▶ _Problem to solve_:
Make an exact copy of every entry.

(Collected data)
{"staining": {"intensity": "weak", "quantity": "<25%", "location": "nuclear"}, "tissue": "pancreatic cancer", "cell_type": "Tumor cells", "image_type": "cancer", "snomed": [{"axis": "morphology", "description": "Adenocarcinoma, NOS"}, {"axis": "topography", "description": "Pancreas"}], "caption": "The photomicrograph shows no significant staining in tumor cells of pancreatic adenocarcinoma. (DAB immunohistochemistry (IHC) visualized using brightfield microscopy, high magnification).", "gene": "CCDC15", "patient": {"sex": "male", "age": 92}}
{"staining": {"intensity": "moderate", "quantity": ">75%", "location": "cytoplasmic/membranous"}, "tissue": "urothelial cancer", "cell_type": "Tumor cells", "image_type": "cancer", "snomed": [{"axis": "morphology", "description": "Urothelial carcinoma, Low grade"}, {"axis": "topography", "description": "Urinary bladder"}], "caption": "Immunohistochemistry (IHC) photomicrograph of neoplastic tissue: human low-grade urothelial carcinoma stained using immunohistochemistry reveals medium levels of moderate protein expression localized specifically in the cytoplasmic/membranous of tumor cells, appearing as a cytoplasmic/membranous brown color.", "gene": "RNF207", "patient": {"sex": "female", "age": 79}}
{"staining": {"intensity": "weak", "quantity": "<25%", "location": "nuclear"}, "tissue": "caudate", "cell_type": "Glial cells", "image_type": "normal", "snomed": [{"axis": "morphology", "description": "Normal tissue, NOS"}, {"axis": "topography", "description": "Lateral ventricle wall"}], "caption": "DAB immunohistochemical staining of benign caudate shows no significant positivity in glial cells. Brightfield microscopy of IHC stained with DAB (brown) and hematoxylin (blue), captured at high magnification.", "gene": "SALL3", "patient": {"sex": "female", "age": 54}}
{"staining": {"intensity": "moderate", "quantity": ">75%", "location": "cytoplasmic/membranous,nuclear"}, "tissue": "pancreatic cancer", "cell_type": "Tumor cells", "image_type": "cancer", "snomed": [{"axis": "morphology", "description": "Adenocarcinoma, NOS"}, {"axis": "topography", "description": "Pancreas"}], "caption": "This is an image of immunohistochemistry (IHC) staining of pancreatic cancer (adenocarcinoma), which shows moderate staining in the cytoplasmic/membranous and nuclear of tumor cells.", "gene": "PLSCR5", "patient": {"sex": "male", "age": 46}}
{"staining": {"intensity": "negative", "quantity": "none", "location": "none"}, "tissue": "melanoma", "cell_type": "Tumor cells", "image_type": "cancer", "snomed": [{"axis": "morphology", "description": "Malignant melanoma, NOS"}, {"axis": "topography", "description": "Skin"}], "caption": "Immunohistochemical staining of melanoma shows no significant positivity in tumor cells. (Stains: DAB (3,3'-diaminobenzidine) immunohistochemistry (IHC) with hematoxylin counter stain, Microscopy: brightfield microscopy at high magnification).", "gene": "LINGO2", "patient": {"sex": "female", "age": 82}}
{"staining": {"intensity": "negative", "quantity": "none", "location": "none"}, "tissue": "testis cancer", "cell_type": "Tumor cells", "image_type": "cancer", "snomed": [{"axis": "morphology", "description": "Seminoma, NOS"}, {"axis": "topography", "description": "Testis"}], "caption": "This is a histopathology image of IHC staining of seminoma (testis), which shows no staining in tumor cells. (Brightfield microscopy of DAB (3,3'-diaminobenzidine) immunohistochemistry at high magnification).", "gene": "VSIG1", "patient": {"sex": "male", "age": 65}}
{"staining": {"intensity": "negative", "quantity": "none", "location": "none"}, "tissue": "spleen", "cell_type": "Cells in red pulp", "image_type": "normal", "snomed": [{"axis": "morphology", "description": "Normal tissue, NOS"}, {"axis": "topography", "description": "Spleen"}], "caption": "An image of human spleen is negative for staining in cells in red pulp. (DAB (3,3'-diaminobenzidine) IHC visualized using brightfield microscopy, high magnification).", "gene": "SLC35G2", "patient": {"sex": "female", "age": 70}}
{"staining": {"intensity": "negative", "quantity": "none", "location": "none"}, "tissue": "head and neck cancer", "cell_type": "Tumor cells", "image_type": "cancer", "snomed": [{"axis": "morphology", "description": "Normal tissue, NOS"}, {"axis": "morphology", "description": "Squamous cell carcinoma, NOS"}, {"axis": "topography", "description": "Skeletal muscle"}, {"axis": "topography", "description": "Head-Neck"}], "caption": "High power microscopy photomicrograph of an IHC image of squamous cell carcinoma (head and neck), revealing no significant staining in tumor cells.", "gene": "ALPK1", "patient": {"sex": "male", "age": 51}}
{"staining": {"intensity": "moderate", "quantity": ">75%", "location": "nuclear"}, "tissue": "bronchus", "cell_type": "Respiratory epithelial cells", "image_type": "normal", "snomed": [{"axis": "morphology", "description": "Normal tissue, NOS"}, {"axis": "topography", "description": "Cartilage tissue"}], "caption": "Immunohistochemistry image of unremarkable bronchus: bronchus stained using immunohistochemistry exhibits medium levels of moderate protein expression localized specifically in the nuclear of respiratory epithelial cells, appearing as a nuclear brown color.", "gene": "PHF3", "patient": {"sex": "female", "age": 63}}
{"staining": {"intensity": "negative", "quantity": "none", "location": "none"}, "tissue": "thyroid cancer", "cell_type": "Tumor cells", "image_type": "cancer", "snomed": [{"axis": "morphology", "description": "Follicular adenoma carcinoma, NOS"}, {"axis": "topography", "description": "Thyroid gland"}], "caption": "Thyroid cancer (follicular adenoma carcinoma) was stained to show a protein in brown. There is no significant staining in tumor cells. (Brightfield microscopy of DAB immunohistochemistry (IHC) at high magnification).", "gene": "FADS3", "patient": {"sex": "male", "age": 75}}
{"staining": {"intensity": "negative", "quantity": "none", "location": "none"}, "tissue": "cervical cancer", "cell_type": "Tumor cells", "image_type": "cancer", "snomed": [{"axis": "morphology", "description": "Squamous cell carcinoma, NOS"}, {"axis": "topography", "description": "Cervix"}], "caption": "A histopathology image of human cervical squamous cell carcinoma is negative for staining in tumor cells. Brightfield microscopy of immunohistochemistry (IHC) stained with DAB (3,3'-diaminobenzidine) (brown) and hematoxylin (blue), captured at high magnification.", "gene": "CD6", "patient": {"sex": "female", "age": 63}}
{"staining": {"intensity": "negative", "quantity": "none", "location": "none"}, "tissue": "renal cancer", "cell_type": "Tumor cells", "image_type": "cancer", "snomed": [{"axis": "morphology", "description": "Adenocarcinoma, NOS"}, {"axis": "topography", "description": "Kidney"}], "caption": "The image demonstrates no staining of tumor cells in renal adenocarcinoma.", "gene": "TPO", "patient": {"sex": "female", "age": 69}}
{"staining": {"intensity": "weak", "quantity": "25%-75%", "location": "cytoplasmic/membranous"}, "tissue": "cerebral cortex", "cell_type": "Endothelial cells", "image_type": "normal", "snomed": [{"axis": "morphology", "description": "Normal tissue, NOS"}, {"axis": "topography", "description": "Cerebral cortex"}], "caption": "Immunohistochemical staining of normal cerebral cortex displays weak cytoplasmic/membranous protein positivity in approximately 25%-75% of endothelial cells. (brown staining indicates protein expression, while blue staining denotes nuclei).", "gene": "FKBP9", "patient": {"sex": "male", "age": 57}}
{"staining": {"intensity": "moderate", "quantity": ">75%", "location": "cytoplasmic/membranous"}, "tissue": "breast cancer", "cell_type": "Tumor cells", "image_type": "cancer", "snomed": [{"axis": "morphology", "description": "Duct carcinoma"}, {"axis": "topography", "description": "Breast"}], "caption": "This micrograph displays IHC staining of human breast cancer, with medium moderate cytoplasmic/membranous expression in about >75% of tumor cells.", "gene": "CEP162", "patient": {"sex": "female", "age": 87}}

▶ _Finished task_:
{"staining": {"intensity": "weak", "quantity": "<25%", "location": "nuclear"}, "tissue": "pancreatic cancer", "cell_type": "Tumor cells", "image_type": "cancer", "snomed": [{"axis": "morphology", "description": "Adenocarcinoma, NOS"}, {"axis": "topography", "description": "Pancreas"}], "caption": "The photomicrograph shows no significant staining in tumor cells of pancreatic adenocarcinoma. (DAB immunohistochemistry (IHC) visualized using brightfield microscopy, high magnification).", "gene": "CCDC15", "patient": {"sex": "male", "age": 92}}
{"staining": {"intensity": "moderate", "quantity": ">75%", "location": "cytoplasmic/membranous"}, "tissue": "urothelial cancer", "cell_type": "Tumor cells", "image_type": "cancer", "snomed": [{"axis": "morphology", "description": "Urothelial carcinoma, Low grade"}, {"axis": "topography", "description": "Urinary bladder"}], "caption": "Immunohistochemistry (IHC) photomicrograph of neoplastic tissue: human low-grade urothelial carcinoma stained using immunohistochemistry reveals medium levels of moderate protein expression localized specifically in the cytoplasmic/membranous of tumor cells, appearing as a cytoplasmic/membranous brown color.", "gene": "RNF207", "patient": {"sex": "female", "age": 79}}
{"staining": {"intensity": "weak", "quantity": "<25%", "location": "nuclear"}, "tissue": "caudate", "cell_type": "Glial cells", "image_type": "normal", "snomed": [{"axis": "morphology", "description": "Normal tissue, NOS"}, {"axis": "topography", "description": "Lateral ventricle wall"}], "caption": "DAB immunohistochemical staining of benign caudate shows no significant positivity in glial cells. Brightfield microscopy of IHC stained with DAB (brown) and hematoxylin (blue), captured at high magnification.", "gene": "SALL3", "patient": {"sex": "female", "age": 54}}
{"staining": {"intensity": "moderate", "quantity": ">75%", "location": "cytoplasmic/membranous,nuclear"}, "tissue": "pancreatic cancer", "cell_type": "Tumor cells", "image_type": "cancer", "snomed": [{"axis": "morphology", "description": "Adenocarcinoma, NOS"}, {"axis": "topography", "description": "Pancreas"}], "caption": "This is an image of immunohistochemistry (IHC) staining of pancreatic cancer (adenocarcinoma), which shows moderate staining in the cytoplasmic/membranous and nuclear of tumor cells.", "gene": "PLSCR5", "patient": {"sex": "male", "age": 46}}
{"staining": {"intensity": "negative", "quantity": "none", "location": "none"}, "tissue": "melanoma", "cell_type": "Tumor cells", "image_type": "cancer", "snomed": [{"axis": "morphology", "description": "Malignant melanoma, NOS"}, {"axis": "topography", "description": "Skin"}], "caption": "Immunohistochemical staining of melanoma shows no significant positivity in tumor cells. (Stains: DAB (3,3'-diaminobenzidine) immunohistochemistry (IHC) with hematoxylin counter stain, Microscopy: brightfield microscopy at high magnification).", "gene": "LINGO2", "patient": {"sex": "female", "age": 82}}
{"staining": {"intensity": "negative", "quantity": "none", "location": "none"}, "tissue": "testis cancer", "cell_type": "Tumor cells", "image_type": "cancer", "snomed": [{"axis": "morphology", "description": "Seminoma, NOS"}, {"axis": "topography", "description": "Testis"}], "caption": "This is a histopathology image of IHC staining of seminoma (testis), which shows no staining in tumor cells. (Brightfield microscopy of DAB (3,3'-diaminobenzidine) immunohistochemistry at high magnification).", "gene": "VSIG1", "patient": {"sex": "male", "age": 65}}
{"staining": {"intensity": "negative", "quantity": "none", "location": "none"}, "tissue": "spleen", "cell_type": "Cells in red pulp", "image_type": "normal", "snomed": [{"axis": "morphology", "description": "Normal tissue, NOS"}, {"axis": "topography", "description": "Spleen"}], "caption": "An image of human spleen is negative for staining in cells in red pulp. (DAB (3,3'-diaminobenzidine) IHC visualized using brightfield microscopy, high magnification).", "gene": "SLC35G2", "patient": {"sex": "female", "age": 70}}
{"staining": {"intensity": "negative", "quantity": "none", "location": "none"}, "tissue": "head and neck cancer", "cell_type": "Tumor cells", "image_type": "cancer", "snomed": [{"axis": "morphology", "description": "Normal tissue, NOS"}, {"axis": "morphology", "description": "Squamous cell carcinoma, NOS"}, {"axis": "topography", "description": "Skeletal muscle"}, {"axis": "topography", "description": "Head-Neck"}], "caption": "High power microscopy photomicrograph of an IHC image of squamous cell carcinoma (head and neck), revealing no significant staining in tumor cells.", "gene": "ALPK1", "patient": {"sex": "male", "age": 51}}
{"staining": {"intensity": "moderate", "quantity": ">75%", "location": "nuclear"}, "tissue": "bronchus", "cell_type": "Respiratory epithelial cells", "image_type": "normal", "snomed": [{"axis": "morphology", "description": "Normal tissue, NOS"}, {"axis": "topography", "description": "Cartilage tissue"}], "caption": "Immunohistochemistry image of unremarkable bronchus: bronchus stained using immunohistochemistry exhibits medium levels of moderate protein expression localized specifically in the nuclear of respiratory epithelial cells, appearing as a nuclear brown color.", "gene": "PHF3", "patient": {"sex": "female", "age": 63}}
{"staining": {"intensity": "negative", "quantity": "none", "location": "none"}, "tissue": "thyroid cancer", "cell_type": "Tumor cells", "image_type": "cancer", "snomed": [{"axis": "morphology", "description": "Follicular adenoma carcinoma, NOS"}, {"axis": "topography", "description": "Thyroid gland"}], "caption": "Thyroid cancer (follicular adenoma carcinoma) was stained to show a protein in brown. There is no significant staining in tumor cells. (Brightfield microscopy of DAB immunohistochemistry (IHC) at high magnification).", "gene": "FADS3", "patient": {"sex": "male", "age": 75}}
{"staining": {"intensity": "negative", "quantity": "none", "location": "none"}, "tissue": "cervical cancer", "cell_type": "Tumor cells", "image_type": "cancer", "snomed": [{"axis": "morphology", "description": "Squamous cell carcinoma, NOS"}, {"axis": "topography", "description": "Cervix"}], "caption": "A histopathology image of human cervical squamous cell carcinoma is negative for staining in tumor cells. Brightfield microscopy of immunohistochemistry (IHC) stained with DAB (3,3'-diaminobenzidine) (brown) and hematoxylin (blue), captured at high magnification.", "gene": "CD6", "patient": {"sex": "female", "age": 63}}
{"staining": {"intensity": "negative", "quantity": "none", "location": "none"}, "tissue": "renal cancer", "cell_type": "Tumor cells", "image_type": "cancer", "snomed": [{"axis": "morphology", "description": "Adenocarcinoma, NOS"}, {"axis": "topography", "description": "Kidney"}], "caption": "The image demonstrates no staining of tumor cells in renal adenocarcinoma.", "gene": "TPO", "patient": {"sex": "female", "age": 69}}
{"staining": {"intensity": "weak", "quantity": "25%-75%", "location": "cytoplasmic/membranous"}, "tissue": "cerebral cortex", "cell_type": "Endothelial cells", "image_type": "normal", "snomed": [{"axis": "morphology", "description": "Normal tissue, NOS"}, {"axis": "topography", "description": "Cerebral cortex"}], "caption": "Immunohistochemical staining of normal cerebral cortex displays weak cytoplasmic/membranous protein positivity in approximately 25%-75% of endothelial cells. (brown staining indicates protein expression, while blue staining denotes nuclei).", "gene": "FKBP9", "patient": {"sex": "male", "age": 57}}
{"staining": {"intensity": "moderate", "quantity": ">75%", "location": "cytoplasmic/membranous"}, "tissue": "breast cancer", "cell_type": "Tumor cells", "image_type": "cancer", "snomed": [{"axis": "morphology", "description": "Duct carcinoma"}, {"axis": "topography", "description": "Breast"}], "caption": "This micrograph displays IHC staining of human breast cancer, with medium moderate cytoplasmic/membranous expression in about >75% of tumor cells.", "gene": "CEP162", "patient": {"sex": "female", "age": 87}}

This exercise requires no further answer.